> [YOUR TASK]:
Can you reproduce, word for word, the stretch of the rosemary garlic shrimp thread from "OK so as a cook" through "mosparky (Mar 30, 2018)"?

> [TEXT EXTRACT]:
- - -

# Rosemary Garlic Shrimp



## zippy12 (Mar 30, 2018)

1lb shrimp
3 inch rosemary sprig
3 garlic cloves
1 tbls butter
3 tbls olive oil
heat low in skillit
cool and add to shrimp for hour marinade




































OK so as a cook I F'ed UP
That pasta should have had all the cast iron oil and garlic and rosemary dropping mixed in.  How can I forgive myself!


----------



## mosparky (Mar 30, 2018)

Kinda what I was thinking. I might give this a shot, only either simmer the shrimp in the marinade or heat marinade separately and serve the whole mess over the pasta.
 Yours looks awesome tho.


----------



## BandCollector (Mar 30, 2018)

Looks eatable to me!!!!!!!!!

Get it done next time!

John


----------



## pc farmer (Mar 30, 2018)

That looks great.


----------



## myownidaho (Mar 30, 2018)

Shrimp looks great! Pasta looks sad. Lol! :D


----------



## SmokinAl (Mar 31, 2018)

It looks pretty darn good to me!
Al


----------



## zippy12 (Mar 31, 2018)

mosparky said:


> Kinda what I was thinking. I might give this a shot, only either simmer the shrimp in the marinade or heat marinade separately and serve the whole mess over the pasta.
> Yours looks awesome tho.



When it nor raining I will skewer grill these on the webber, but the lodge works in a pinch!


----------

- - -

> [DATA EXTRACT]:
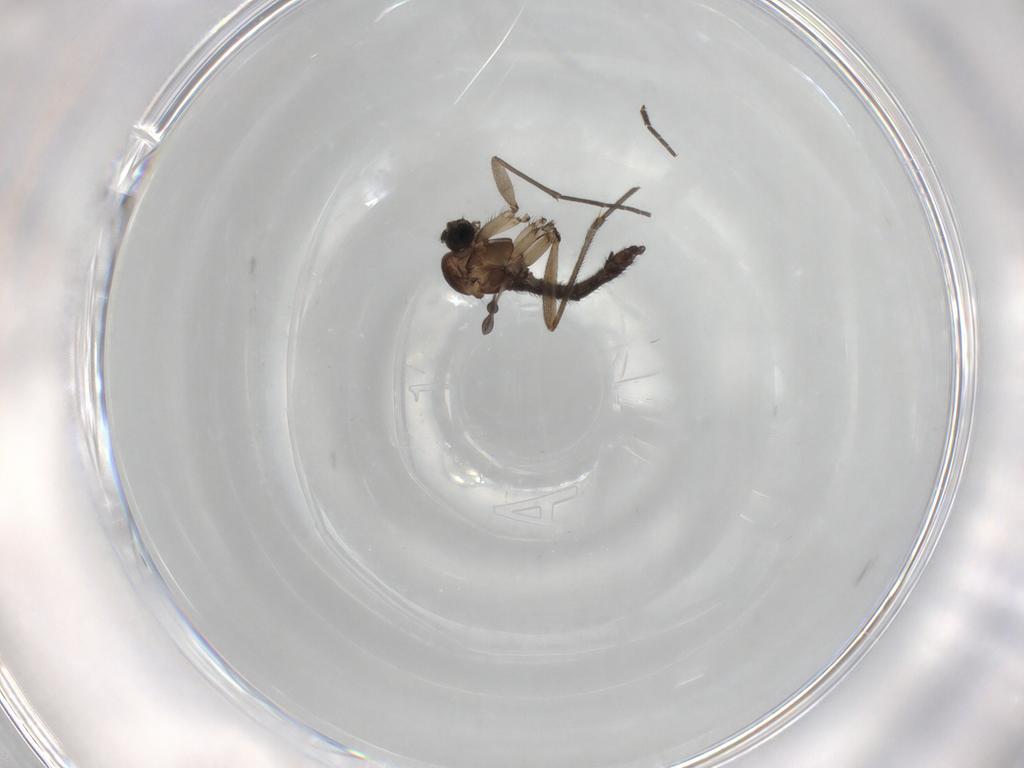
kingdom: Animalia
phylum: Arthropoda
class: Insecta
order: Diptera
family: Sciaridae
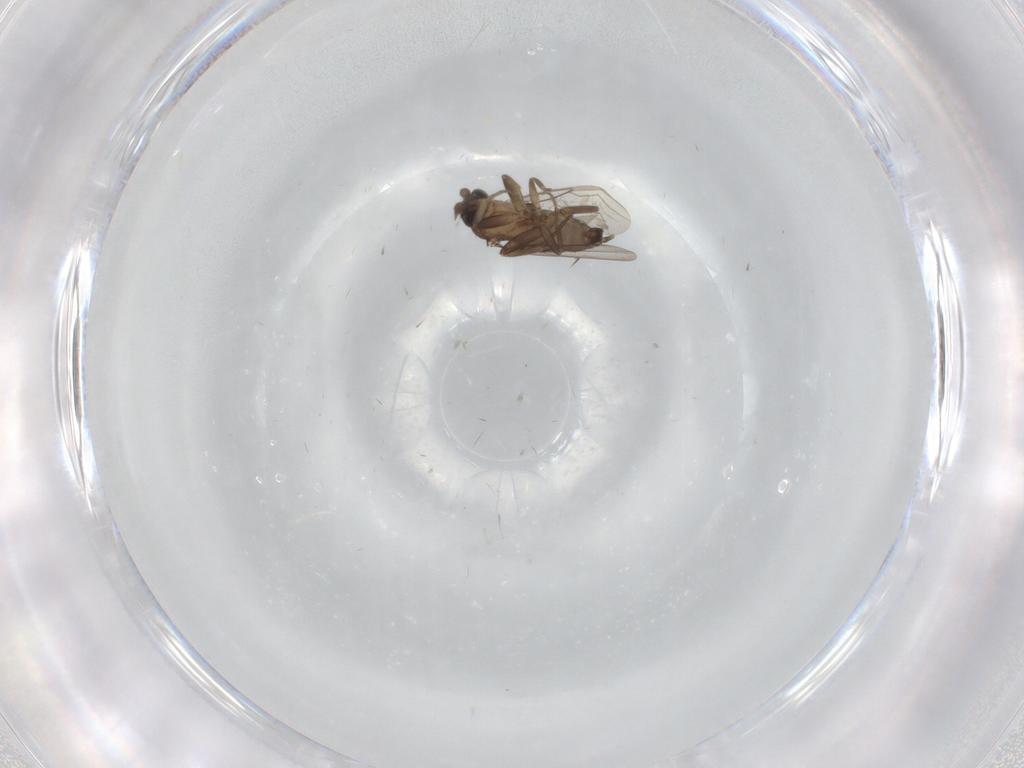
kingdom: Animalia
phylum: Arthropoda
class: Insecta
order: Diptera
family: Phoridae
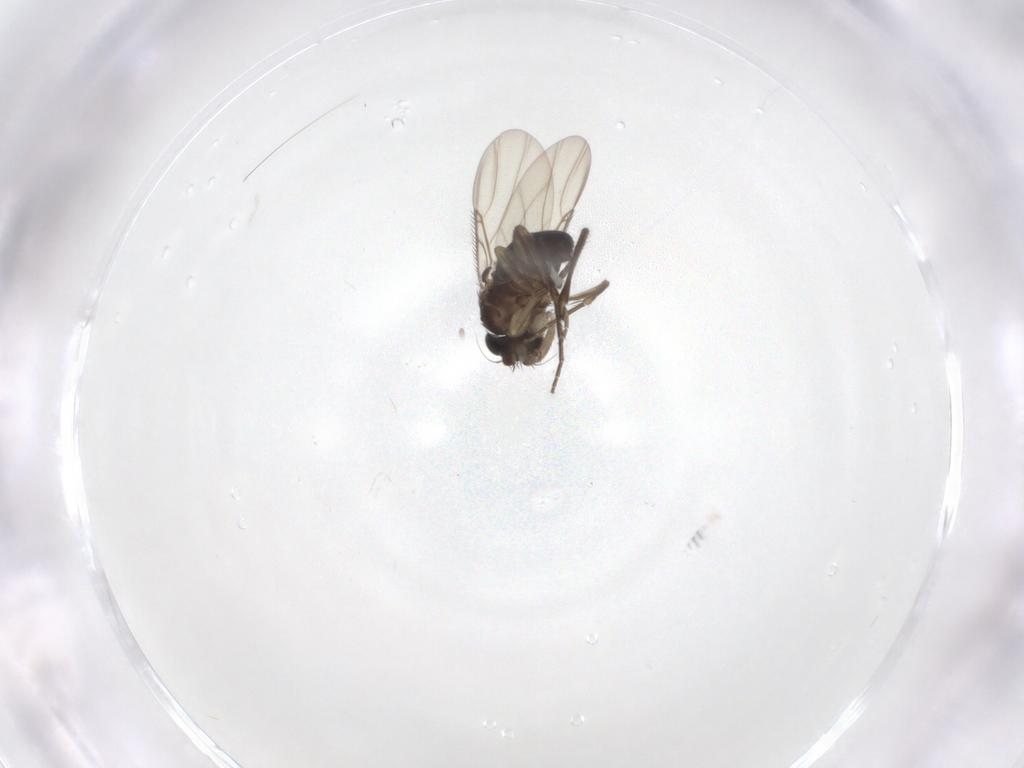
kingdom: Animalia
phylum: Arthropoda
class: Insecta
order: Diptera
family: Phoridae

- - -

> [OUTPUT FOR THIS TASK]:
OK so as a cook I F'ed UP
That pasta should have had all the cast iron oil and garlic and rosemary dropping mixed in.  How can I forgive myself!


----------



## mosparky (Mar 30, 2018)